Start

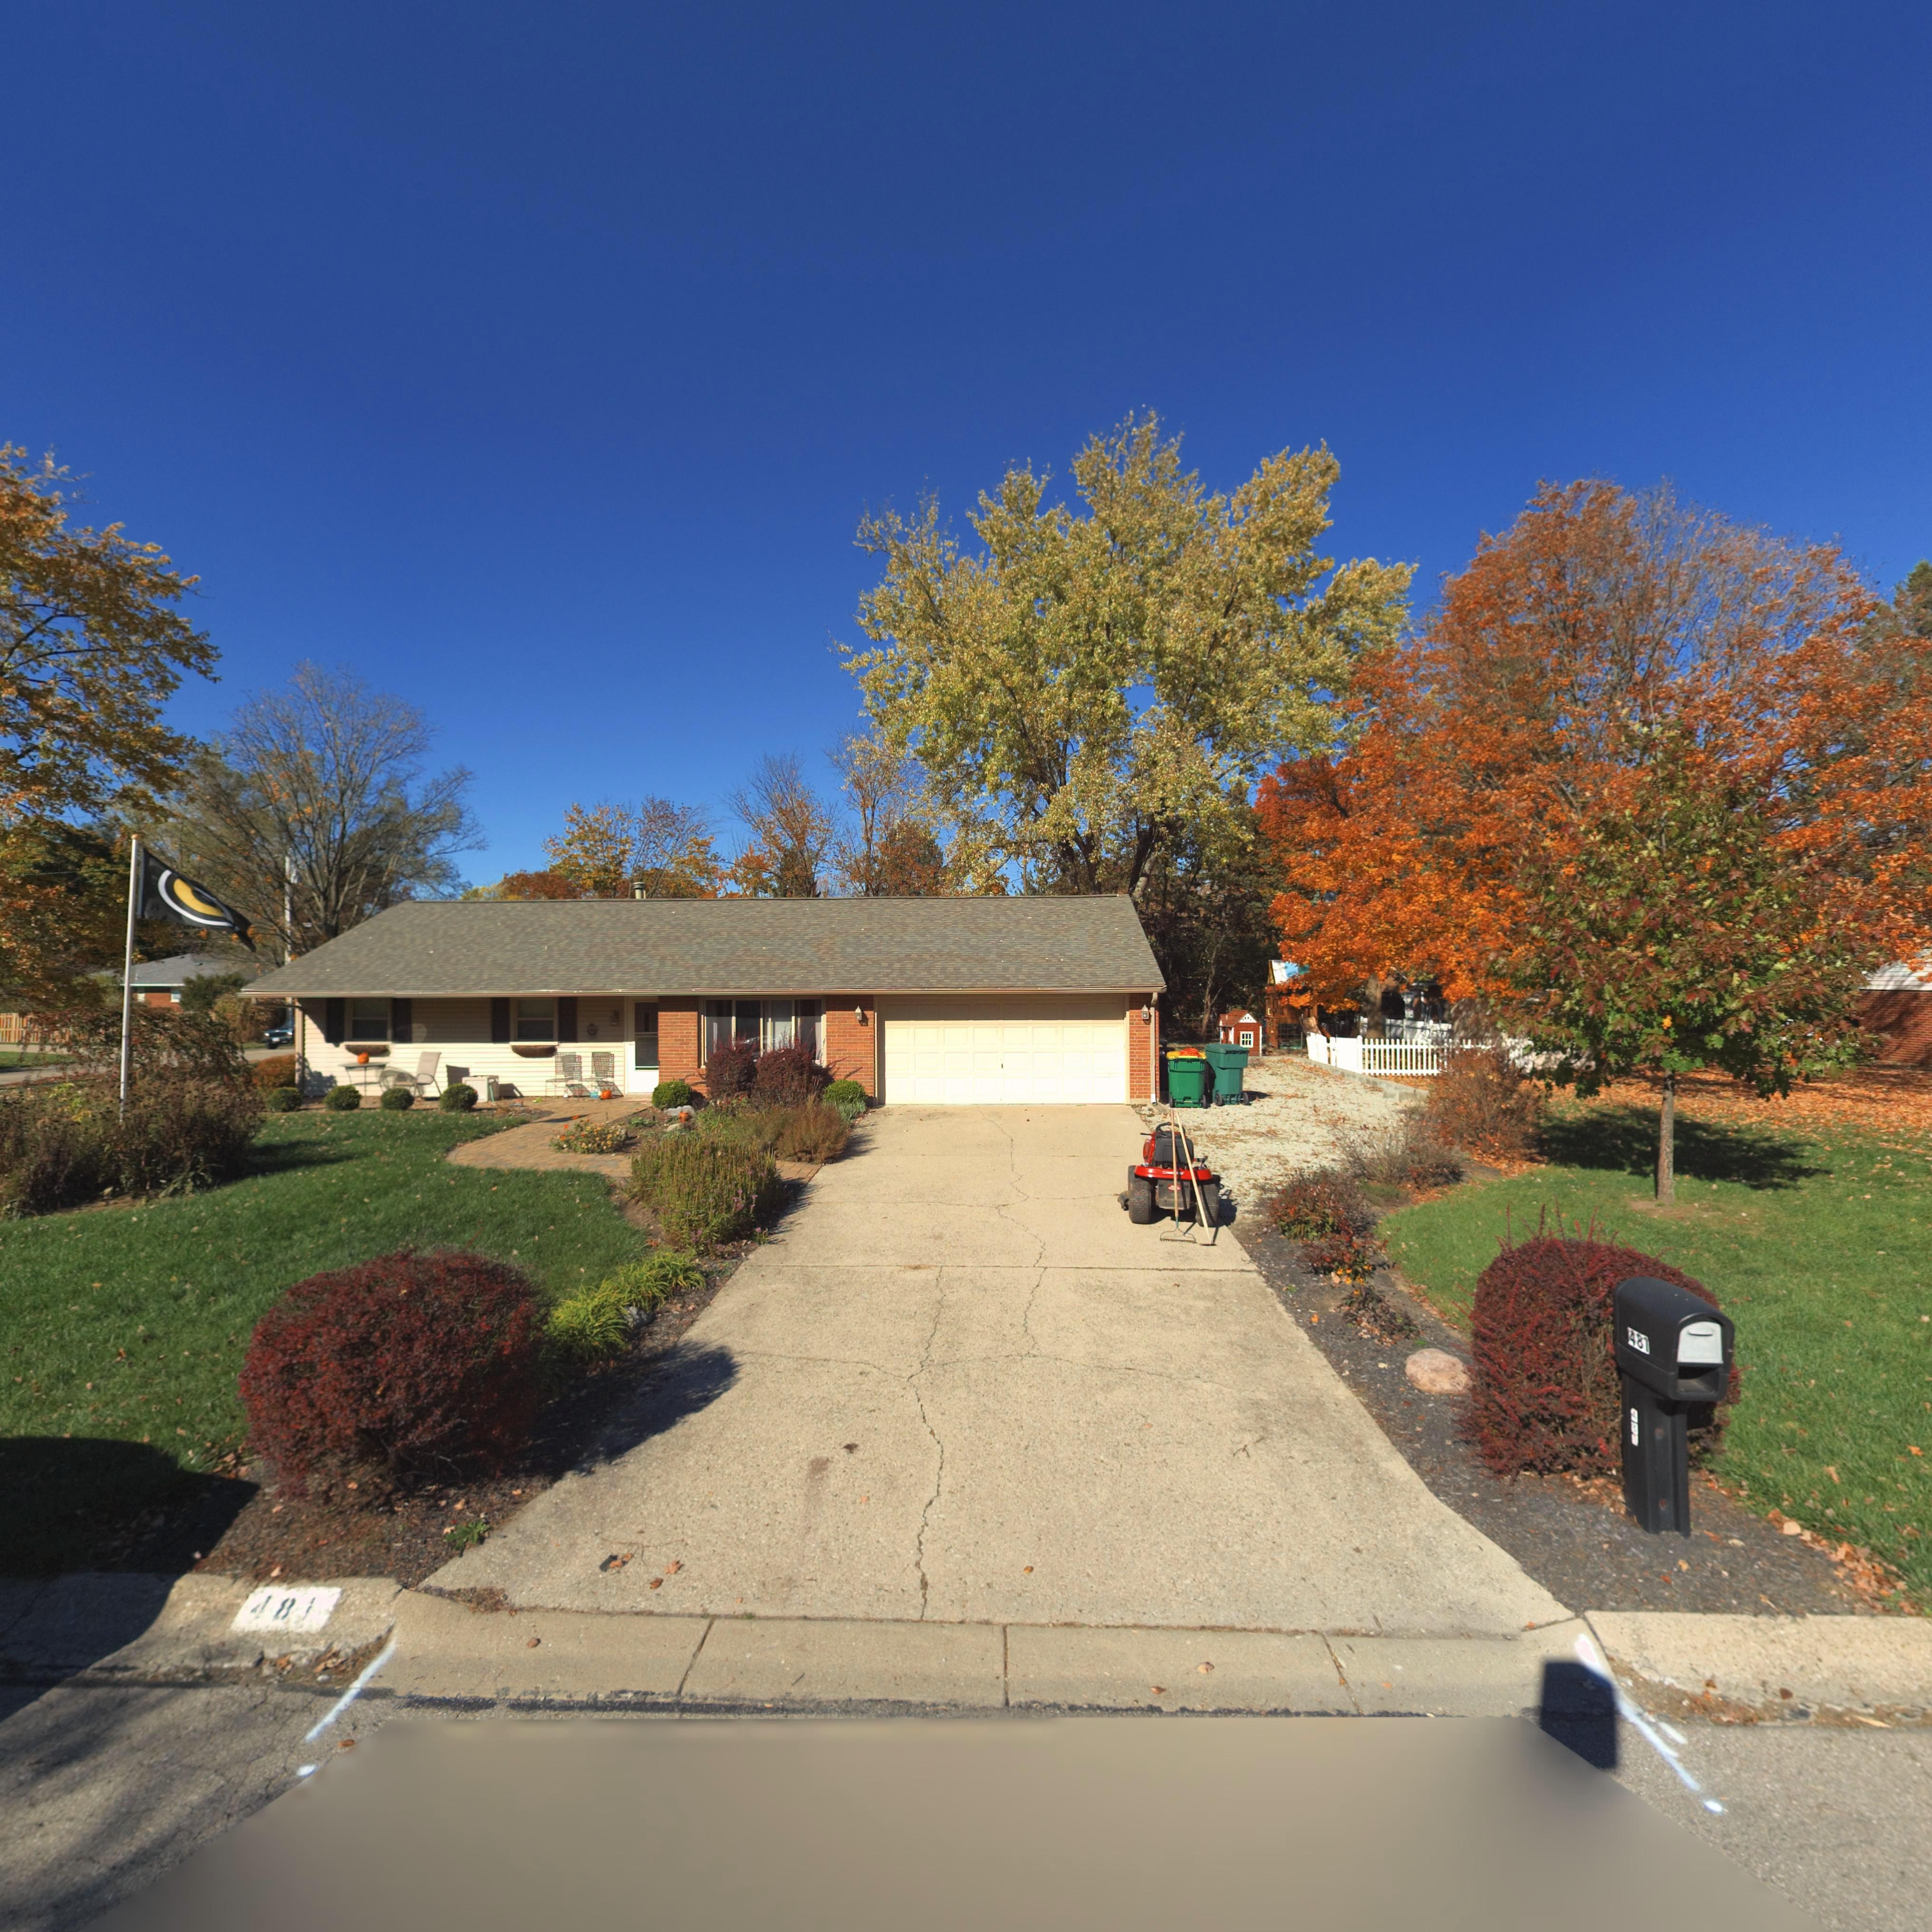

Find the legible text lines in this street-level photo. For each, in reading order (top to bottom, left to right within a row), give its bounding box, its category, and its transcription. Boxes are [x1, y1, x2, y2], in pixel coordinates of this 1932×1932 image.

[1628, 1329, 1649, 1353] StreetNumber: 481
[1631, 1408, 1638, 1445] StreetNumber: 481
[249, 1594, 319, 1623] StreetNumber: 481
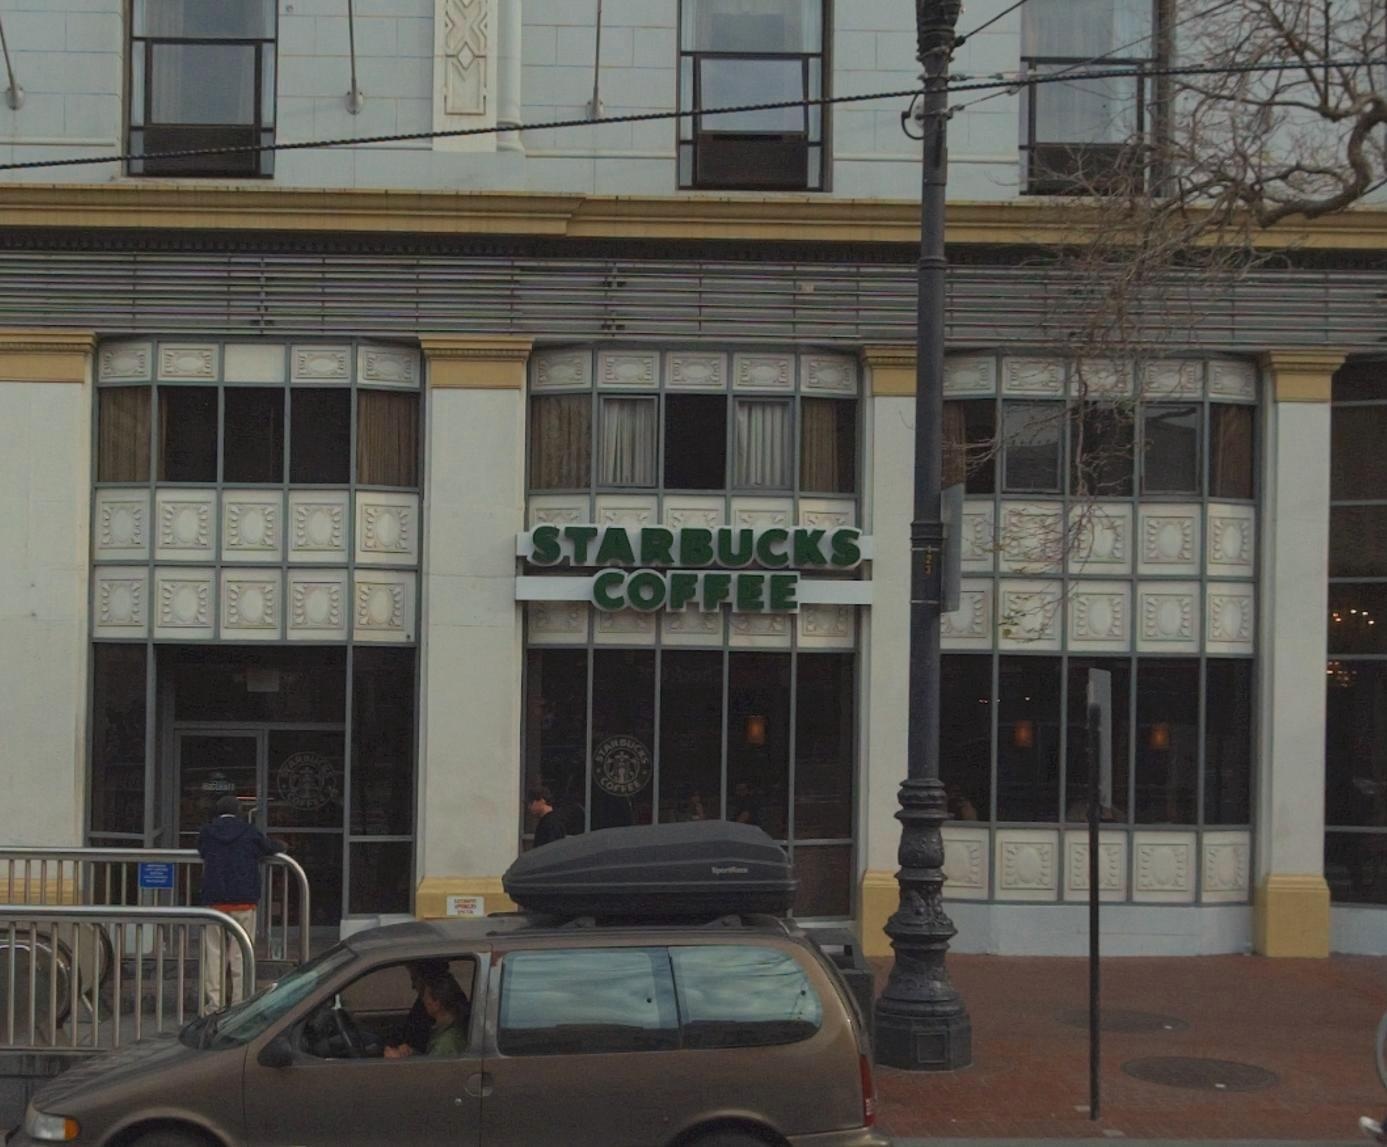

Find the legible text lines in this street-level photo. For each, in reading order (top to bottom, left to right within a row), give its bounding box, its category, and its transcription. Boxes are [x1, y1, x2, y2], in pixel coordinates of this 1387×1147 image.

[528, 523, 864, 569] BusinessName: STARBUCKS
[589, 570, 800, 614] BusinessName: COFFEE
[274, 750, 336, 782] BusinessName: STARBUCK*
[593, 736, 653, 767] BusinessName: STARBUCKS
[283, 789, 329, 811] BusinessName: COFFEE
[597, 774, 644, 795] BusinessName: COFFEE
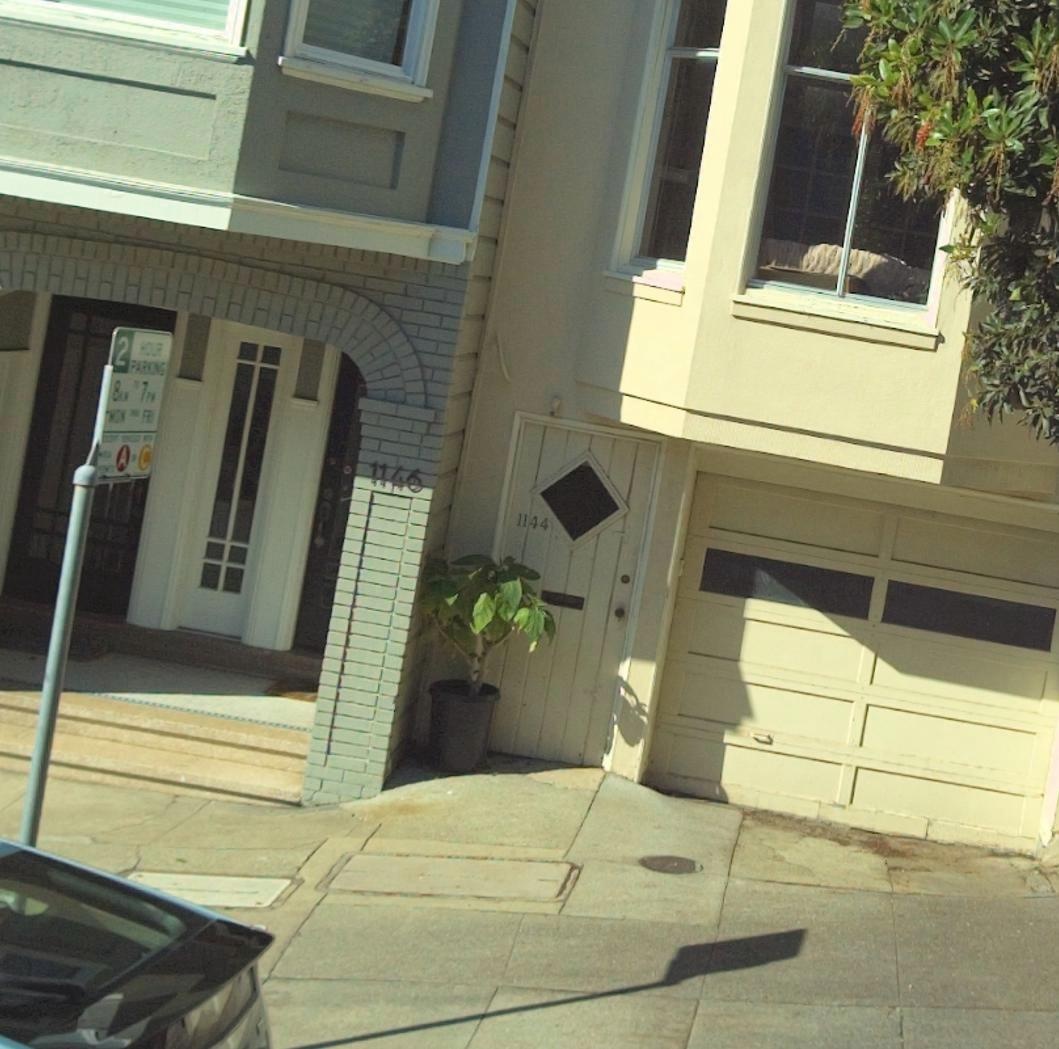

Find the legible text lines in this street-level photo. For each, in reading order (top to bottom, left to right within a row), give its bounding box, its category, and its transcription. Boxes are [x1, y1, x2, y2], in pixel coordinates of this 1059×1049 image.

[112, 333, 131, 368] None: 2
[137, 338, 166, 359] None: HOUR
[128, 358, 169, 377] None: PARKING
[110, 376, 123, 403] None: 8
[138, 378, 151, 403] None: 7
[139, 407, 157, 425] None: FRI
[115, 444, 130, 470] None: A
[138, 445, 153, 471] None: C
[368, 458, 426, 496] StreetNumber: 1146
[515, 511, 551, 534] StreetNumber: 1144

End

Edit the data above by replacing every "street-level photo" with "street-view image" and changing nothing else. Leave the pictures out.

Find the legible text lines in this street-view image. For each, in reading order (top to bottom, left to right within a row), give its bounding box, its category, and its transcription. Boxes are [x1, y1, x2, y2], in pixel coordinates of this 1932×1932 image.

[1628, 1329, 1649, 1353] StreetNumber: 481
[1631, 1408, 1638, 1445] StreetNumber: 481
[249, 1594, 319, 1623] StreetNumber: 481

Find the legible text lines in this street-view image. For each, in reading order (top to bottom, left to right within a row), give its bounding box, its category, and its transcription. Boxes are [x1, y1, x2, y2], in pixel coordinates of this 1387×1147 image.

[528, 523, 864, 569] BusinessName: STARBUCKS
[589, 570, 800, 614] BusinessName: COFFEE
[274, 750, 336, 782] BusinessName: STARBUCK*
[593, 736, 653, 767] BusinessName: STARBUCKS
[283, 789, 329, 811] BusinessName: COFFEE
[597, 774, 644, 795] BusinessName: COFFEE

Find the legible text lines in this street-view image. For each, in reading order (top to bottom, left to right within a row), give its bounding box, its category, and its transcription. Boxes are [x1, y1, x2, y2], in pixel coordinates of this 1059×1049 image.

[112, 333, 131, 368] None: 2
[137, 338, 166, 359] None: HOUR
[128, 358, 169, 377] None: PARKING
[110, 376, 123, 403] None: 8
[138, 378, 151, 403] None: 7
[139, 407, 157, 425] None: FRI
[115, 444, 130, 470] None: A
[138, 445, 153, 471] None: C
[368, 458, 426, 496] StreetNumber: 1146
[515, 511, 551, 534] StreetNumber: 1144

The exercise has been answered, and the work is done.